Spike-Based Hebbian Learning of Distributed Word Representations

Word vectors are distributed word representations that have successfully been employed in several difficult natural language processing (NLP) tasks. They are the new state-of-the-art in machine learning for extracting meaningful semantic information from text, the quintessential example being that they can help solve the following problem:

king - man + woman = queen

without any a priori notion of gender or royal hierarchy.But how is it able to to this task? Word vectors are typically trained several times through huge corpora, for example all of Wikipedia, using methods optimized for speed and storage such as continuous bag-of-words (CBOW) and Skip-gram (1).

The goal of such advanced methods involve building up an accurate and concise summary of word co-occurrences of the trained corpus, the idea being that words that occur often enough together in these huge pieces of data can already take you a long way in determining underlying semantic meaning. Given the proven power of word vectors in a variety of NLP tasks (for a good sample, see the other results from this work group!), we hypothesized that the brain might be capable of performing something vaguely similar to computing word vectors.
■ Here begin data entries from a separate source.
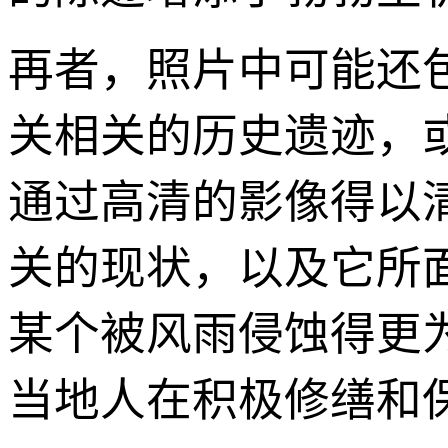
再者，照片中可能还包
关相关的历史遗迹，
通过高清的影像得以
关的现状，以及它所
某个被风雨侵蚀得更
当地人在积极修缮和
Our subproject involved developing a spiking neural network that took words as inputs and learned co-occurrences of these words using a Hebbian learning rule (2). The words we used were gathered from the famous One fish, two fish, red fish, blue fish children's poem written by Dr. Suess (3). This corpus was chosen due to the fact that it has lots of repeated words, which we thought would lead to a richer synaptic representation of co-occurrences. Using NEST (4), we encoded each unique word as a 30-neuron population, and provided 100 ms of stimulation to that population in order to make it spike at 20 Hz when the word was encountered in the corpus. Going word-by-word, we gradually stimulated all neurons in the network in this way. Using periods ('.') as sentence delimiters, we provided temporal gaps in which no stimulation was present to avoid associating words between sentences.

Over the course of training, and due to a long Hebbian learning window, the network was able to learn the full co-occurrence matrix of words in the form of synaptic strengths:

Since this way of storing word co-occurrences does not scale so well (the entire NxN matrix scales as a square...), ongoing work will take the form of collaborations after the workshop: Philip Tully, Guido Zerrella, and Jonathan Tapson, will attempt develop compressed weight matrix representations for storing and recalling word vectors using this network accompanied by Jonathan's SKIM architectures (5).

1. Mikolov, Tomas, et al. "Efficient estimation of word representations in vector space." arXiv preprint arXiv:1301.3781 (2013).
2. Tully, Philip J., Matthias H. Hennig, and Anders Lansner. "Synaptic and nonsynaptic plasticity approximating probabilistic inference." Frontiers in synaptic neuroscience 6 (2014).
3. Seuss. One fish, two fish, red fish, blue fish. Harper Collins UK, 2003.
4. Gewaltig M-O & Diesmann M (2007) NEST (Neural Simulation Tool) Scholarpedia 2(4):1430.
5. Tapson, Jonathan C., et al. "Synthesis of neural networks for spatio-temporal spike pattern recognition and processing." Frontiers in neuroscience 7 (2013).